Der FC Bayern München scheitert nach großem Kampf im Halbfinale der Champions League an Real Madrid. Die spanischen Spitzenteams werden immer mehr zu einer unbezwingbaren Hürde für die Münchner. Wie oft kann sich diese Mannschaft noch aufraffen?
Mit Löwen können sie beim FC Bayern eher weniger anfangen. In dieser Hinsicht war die bildgewaltige Choreographie der Anhänger von Real Madrid ein klarer Fehlgriff: Die Siegesgöttin mit zwei gebändigten Löwen spannte sich über die Fondo Sur, die Südkurve. "Wir verteidigen den Thron" und "Wir holen uns den Ruhm" war dort zu lesen.
Nach einem aufregenden Fußballspiel muss man festhalten, dass Real Madrid tatsächlich die Chance hat, sich am 26. Mai in Kiew den dritten Champions-League-Titel in Folge unter den Nagel zu reißen. Dass der FC Bayern als Thronfolger ausfällt, ist für die Münchner, um im Bild zu bleiben, eine Tragödie.
Zum fünften Mal in Folge scheitert der deutsche Rekordmeister damit in der K.o.-Phase der Champions League (4 Mal Halbfinale, 1 Mal Viertelfinale) an einer spanischen Spitzenmannschaft. Wie schon in den vergangenen beiden Spielzeiten fehlten nur Kleinigkeiten, um eine Runde weiterzukommen.
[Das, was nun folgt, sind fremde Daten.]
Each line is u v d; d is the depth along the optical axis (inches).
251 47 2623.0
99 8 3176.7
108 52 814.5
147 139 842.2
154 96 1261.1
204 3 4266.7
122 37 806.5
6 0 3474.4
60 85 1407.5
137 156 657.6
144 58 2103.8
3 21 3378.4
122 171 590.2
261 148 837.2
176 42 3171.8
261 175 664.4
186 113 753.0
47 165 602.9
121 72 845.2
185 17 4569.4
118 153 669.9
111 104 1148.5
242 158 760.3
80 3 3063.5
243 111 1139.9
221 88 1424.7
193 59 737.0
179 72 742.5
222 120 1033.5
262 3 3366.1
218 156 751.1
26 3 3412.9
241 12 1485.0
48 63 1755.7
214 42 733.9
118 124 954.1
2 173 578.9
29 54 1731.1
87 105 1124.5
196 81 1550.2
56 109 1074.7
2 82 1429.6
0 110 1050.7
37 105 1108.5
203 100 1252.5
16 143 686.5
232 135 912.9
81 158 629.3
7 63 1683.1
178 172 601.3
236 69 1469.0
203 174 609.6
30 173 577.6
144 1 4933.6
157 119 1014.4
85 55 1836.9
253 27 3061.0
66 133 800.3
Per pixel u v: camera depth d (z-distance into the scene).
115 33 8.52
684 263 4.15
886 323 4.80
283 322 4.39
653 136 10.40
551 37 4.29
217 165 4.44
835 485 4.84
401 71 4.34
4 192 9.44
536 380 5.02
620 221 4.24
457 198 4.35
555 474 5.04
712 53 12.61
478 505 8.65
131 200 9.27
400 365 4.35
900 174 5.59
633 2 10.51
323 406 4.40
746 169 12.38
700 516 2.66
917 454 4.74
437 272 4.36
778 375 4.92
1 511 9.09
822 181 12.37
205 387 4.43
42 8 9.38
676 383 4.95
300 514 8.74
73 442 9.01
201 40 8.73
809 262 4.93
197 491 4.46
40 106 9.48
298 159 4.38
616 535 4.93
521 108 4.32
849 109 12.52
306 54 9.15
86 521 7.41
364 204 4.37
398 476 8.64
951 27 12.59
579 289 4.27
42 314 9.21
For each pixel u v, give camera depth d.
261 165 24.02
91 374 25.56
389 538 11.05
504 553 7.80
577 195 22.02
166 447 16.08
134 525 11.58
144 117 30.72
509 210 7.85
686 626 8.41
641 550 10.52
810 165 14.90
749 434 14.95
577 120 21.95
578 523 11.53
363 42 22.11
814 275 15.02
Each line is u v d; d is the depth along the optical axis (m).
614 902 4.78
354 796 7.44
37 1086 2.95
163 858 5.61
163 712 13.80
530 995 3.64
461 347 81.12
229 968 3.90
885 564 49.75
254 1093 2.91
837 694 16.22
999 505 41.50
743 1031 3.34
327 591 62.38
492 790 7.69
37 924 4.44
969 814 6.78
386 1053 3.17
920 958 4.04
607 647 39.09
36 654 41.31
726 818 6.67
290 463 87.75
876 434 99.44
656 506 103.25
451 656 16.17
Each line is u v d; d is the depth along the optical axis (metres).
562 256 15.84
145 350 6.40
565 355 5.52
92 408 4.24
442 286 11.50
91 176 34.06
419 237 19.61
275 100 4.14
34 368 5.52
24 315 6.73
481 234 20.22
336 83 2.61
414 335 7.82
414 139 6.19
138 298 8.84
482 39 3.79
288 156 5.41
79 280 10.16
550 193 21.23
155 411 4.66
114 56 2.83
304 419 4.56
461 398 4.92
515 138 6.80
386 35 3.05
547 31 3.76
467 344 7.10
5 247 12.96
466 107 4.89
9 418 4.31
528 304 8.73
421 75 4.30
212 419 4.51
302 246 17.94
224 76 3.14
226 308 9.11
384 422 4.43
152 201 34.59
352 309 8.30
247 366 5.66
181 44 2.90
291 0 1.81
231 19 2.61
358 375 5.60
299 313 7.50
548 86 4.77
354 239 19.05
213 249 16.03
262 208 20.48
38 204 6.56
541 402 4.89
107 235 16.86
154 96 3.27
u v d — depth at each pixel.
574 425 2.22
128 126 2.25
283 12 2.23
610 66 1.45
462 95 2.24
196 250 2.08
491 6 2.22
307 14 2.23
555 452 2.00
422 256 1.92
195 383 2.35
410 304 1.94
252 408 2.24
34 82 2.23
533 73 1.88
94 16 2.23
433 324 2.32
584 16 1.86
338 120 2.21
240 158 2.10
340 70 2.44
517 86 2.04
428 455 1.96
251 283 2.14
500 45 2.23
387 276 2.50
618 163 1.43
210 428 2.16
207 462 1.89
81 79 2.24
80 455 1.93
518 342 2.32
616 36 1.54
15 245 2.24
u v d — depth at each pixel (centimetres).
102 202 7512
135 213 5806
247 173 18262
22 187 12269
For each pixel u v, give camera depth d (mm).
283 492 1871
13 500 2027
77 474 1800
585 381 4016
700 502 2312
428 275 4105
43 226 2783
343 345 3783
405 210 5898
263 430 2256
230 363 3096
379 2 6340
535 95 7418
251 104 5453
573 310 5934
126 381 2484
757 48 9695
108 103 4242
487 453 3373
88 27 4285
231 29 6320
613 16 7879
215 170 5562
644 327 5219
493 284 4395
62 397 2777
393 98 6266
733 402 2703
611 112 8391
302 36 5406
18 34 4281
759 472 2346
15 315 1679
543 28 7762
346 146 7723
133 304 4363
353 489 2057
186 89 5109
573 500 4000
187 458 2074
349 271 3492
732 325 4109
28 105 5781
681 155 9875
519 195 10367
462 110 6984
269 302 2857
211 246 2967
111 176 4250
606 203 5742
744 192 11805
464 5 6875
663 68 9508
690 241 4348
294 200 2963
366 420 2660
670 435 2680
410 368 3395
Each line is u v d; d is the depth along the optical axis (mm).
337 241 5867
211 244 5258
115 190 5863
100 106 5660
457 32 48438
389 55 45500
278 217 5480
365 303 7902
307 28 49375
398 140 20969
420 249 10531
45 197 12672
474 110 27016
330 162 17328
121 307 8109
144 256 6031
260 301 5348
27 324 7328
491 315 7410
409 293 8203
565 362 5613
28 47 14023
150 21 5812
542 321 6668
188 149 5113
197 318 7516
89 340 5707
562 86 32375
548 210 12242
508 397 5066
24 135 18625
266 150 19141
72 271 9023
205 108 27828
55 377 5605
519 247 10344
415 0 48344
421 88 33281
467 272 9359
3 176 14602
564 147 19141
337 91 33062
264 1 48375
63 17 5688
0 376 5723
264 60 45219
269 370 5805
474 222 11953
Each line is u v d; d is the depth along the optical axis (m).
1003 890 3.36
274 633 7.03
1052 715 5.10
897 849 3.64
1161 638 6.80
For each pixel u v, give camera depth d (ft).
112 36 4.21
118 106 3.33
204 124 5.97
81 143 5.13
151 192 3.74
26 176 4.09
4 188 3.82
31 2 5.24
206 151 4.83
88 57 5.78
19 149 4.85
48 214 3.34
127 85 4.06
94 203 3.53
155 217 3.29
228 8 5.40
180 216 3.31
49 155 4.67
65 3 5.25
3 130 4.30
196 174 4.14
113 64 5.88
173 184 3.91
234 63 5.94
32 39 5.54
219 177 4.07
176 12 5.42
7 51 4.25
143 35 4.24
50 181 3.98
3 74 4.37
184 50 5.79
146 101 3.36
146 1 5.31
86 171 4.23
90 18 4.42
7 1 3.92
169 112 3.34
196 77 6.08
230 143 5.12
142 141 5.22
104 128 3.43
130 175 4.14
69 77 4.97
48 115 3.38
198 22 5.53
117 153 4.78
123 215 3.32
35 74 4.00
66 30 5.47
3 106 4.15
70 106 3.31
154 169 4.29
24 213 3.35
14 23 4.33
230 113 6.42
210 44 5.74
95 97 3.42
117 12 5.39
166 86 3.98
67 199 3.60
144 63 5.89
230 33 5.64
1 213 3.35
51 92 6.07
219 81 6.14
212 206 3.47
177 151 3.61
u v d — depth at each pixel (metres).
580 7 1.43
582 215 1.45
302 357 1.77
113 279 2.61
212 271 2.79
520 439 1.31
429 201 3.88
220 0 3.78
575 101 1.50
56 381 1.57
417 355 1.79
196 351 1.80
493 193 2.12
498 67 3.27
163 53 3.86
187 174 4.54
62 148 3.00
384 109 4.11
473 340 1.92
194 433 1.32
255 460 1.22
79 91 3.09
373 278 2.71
Der FC Bayern in der Champions League wie Sisyphos
Bayerns Ehrenpräsident Franz Beckenbauer hatte im Vorfeld schon einen "Real-Komplex" ausgemacht. "Bayern wird hier ohne Komplexe auftreten", vermutete dagegen Real Madrids Trainer Zidane - und sollte Recht behalten. Die Bayern spielten von Beginn an komplexfrei nach vorne und waren das fußballerisch bessere Team.
Aber die Bayern sind in dieser Geschichte in den letzten Jahren auch der Sisyphos, der zwar jedes Jahr mit größtmöglicher Anstrengung das große Ziel vor Augen hat, der es aber nicht schafft, seine Aufgabe zu vollenden.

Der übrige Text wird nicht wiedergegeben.